**WHAT YOU HAVE TO DO:** Only one number is wanted: the count of lines in the records below that hold the word "between".

**DATA FOR ANALYSIS:**
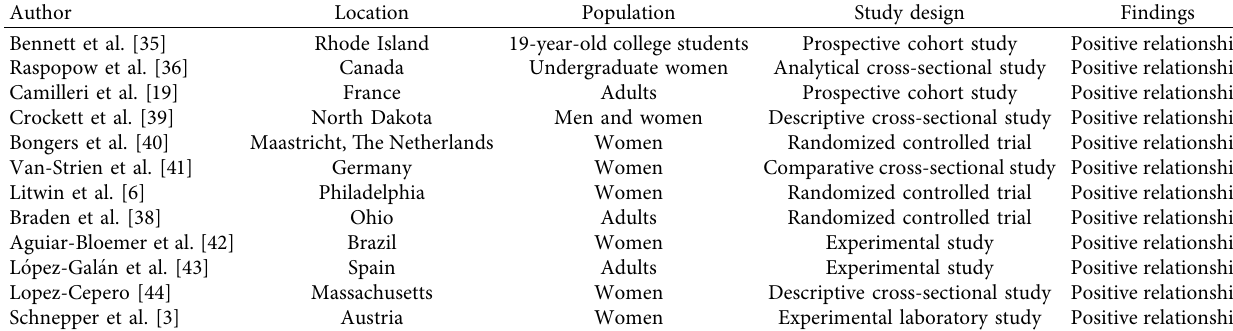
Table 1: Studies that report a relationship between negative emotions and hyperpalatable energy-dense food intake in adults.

* * *

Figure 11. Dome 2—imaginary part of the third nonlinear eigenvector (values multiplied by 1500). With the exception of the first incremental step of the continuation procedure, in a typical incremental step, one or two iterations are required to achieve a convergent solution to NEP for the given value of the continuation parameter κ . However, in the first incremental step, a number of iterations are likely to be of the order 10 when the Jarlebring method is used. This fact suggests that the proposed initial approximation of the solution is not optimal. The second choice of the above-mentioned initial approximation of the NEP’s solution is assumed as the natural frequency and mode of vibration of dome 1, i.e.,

==

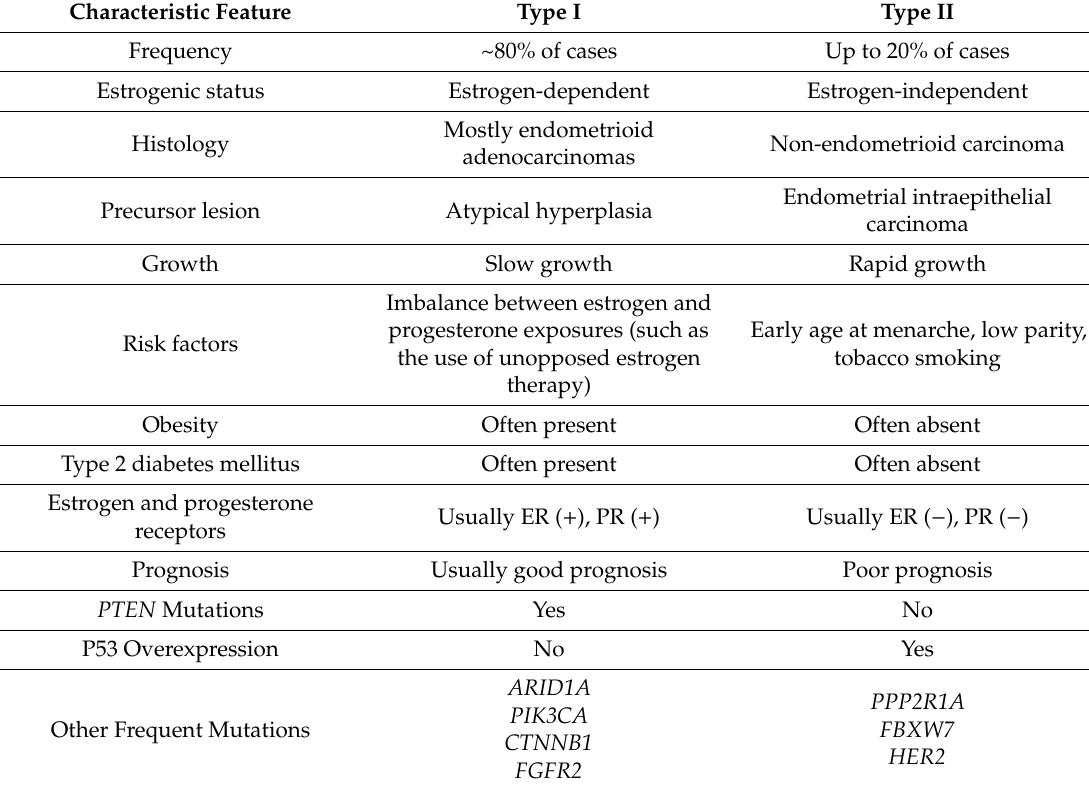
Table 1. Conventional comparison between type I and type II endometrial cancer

**SOLUTION TO THE PROBLEM:** 2